Ursel Bangert is Bernal Chair in Microscopy and Imaging at the University of Limerick and leads the TEMUL group in University of Limerick (UL), following positions of Reader and Lecturer at the University of Manchester, of Research Fellow at Surrey University, and of PhD student at the Universität Köln. Her initial research in Nuclear Physics/Chemistry was followed by research in Solid State Physics and Materials Science with more than 30 years in the area of electron microscopy. She is author/co-author of >250 publications including book chapters and review articles, delivered >75 invited talks, including key-note and public presentations, participated in creating >€25 Mio of research funds, and established an International TEM Centre for Ultra-High-Resolution Imaging and Spectroscopy including In-Situ Capacities, in the Bernal Institute at the UL. She was also involved in the set-up of the NorthWest STEM facility at Liverpool University and the Daresbury SuperSTEM as well as of the University of Manchester TEM facilities.
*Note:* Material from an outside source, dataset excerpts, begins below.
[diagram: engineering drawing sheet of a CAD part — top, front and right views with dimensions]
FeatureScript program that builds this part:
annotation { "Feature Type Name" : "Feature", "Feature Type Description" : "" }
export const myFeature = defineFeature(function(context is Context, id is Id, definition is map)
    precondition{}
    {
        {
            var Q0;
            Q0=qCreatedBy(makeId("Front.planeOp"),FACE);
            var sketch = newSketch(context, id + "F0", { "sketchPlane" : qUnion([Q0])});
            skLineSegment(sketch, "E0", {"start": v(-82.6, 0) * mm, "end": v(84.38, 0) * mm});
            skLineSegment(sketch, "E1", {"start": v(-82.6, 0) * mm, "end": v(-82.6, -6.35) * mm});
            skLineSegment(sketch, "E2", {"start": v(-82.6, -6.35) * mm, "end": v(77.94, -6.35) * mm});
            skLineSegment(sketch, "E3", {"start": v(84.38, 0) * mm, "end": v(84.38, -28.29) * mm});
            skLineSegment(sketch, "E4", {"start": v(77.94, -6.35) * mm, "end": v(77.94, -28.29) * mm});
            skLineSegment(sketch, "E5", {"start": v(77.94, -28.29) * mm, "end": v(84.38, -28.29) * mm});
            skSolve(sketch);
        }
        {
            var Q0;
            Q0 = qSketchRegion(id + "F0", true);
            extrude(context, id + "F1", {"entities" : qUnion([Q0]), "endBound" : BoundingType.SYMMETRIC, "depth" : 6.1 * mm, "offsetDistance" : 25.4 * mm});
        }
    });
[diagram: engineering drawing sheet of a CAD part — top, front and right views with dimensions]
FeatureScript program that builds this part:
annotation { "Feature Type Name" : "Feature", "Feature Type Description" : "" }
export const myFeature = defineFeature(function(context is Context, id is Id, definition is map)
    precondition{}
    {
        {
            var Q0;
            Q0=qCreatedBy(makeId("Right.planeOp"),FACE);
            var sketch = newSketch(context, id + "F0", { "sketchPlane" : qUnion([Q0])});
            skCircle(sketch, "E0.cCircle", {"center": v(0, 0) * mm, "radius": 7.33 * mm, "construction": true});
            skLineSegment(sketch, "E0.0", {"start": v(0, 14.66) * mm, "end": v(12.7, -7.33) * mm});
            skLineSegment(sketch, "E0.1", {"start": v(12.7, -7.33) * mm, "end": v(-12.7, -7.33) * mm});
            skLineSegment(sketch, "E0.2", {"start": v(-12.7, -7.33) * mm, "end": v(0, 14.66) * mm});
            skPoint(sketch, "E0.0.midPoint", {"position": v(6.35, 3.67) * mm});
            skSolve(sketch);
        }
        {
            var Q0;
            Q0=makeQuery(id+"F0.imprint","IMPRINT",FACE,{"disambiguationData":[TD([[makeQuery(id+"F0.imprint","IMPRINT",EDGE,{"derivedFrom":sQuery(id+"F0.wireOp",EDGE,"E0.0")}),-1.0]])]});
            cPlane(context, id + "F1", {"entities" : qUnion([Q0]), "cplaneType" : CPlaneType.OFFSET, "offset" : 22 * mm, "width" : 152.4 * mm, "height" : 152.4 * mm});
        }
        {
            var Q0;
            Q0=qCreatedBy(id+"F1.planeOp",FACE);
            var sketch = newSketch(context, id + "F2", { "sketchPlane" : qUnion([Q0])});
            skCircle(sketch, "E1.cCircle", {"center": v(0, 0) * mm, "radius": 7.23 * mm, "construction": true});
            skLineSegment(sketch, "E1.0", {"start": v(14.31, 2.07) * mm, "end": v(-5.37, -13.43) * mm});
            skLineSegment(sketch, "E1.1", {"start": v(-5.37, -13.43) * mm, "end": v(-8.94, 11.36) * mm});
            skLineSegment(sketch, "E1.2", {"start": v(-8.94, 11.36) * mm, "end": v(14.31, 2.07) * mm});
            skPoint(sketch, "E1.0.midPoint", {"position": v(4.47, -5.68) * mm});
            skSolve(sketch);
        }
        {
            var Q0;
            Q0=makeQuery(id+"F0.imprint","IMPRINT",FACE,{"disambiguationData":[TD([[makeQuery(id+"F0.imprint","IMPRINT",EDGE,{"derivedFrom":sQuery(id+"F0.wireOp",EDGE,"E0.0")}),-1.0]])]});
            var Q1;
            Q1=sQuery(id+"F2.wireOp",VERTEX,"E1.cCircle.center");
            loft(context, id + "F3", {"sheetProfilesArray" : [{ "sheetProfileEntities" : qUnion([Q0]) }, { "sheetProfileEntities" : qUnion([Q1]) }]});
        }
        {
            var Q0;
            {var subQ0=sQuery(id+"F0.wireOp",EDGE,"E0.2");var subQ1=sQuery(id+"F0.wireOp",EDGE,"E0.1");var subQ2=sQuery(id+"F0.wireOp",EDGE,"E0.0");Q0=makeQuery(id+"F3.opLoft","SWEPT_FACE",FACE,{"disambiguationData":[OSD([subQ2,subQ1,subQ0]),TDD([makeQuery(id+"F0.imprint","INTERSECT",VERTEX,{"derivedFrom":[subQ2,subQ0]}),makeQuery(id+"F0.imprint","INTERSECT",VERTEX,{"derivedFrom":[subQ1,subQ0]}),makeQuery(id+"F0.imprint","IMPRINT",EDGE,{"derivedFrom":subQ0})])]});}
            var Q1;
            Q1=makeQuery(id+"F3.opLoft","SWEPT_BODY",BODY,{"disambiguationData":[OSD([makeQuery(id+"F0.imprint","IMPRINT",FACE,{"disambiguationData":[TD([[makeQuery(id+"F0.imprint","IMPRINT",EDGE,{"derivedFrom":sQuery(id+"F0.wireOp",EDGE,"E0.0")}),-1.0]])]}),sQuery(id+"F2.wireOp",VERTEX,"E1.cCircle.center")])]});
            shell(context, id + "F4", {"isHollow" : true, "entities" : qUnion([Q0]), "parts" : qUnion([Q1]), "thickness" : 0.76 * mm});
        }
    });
She carries out teaching in all undergraduate and postgraduate Physics courses including the development and coordination of new courses and laboratory classes and the role of course coordinator/director. She has been/is involved in academic enterprise and knowledge transfer through industrial research, e.g., with Analog Devices, DeBeers, Gatan, FEI, Shell, Bruker, Graphene Industries, Thomas Swan, BP Solar, GEC Plessey, Philips Research Labs, IBM Zürich.

Internationally first research outcomes include achievement of TEM imaging and electron energy loss spectroscopy on the sub-atomic scale to reveal structure and dynamics of individual atoms, e.g., in graphene (work in the Manchester Graphene Group, with A Geim & K Novoselov, Nobel Prize winners 2010), and of electric dipole formation and band-structure properties in ferro-electrics forming agile and controllable domain walls for employment as electronic switches in dynamic nano-electronic devices, use of ion implantation to controllably functionalise 2-dimensional Materials (2-Ds) for novel device functionalities, e.g., single photon emitters in quantum devices, and visualisation of individual implants, their constellations and properties, pioneering in-situ TEM measurements, to observe crystal nucleation and growth down to the atomic level.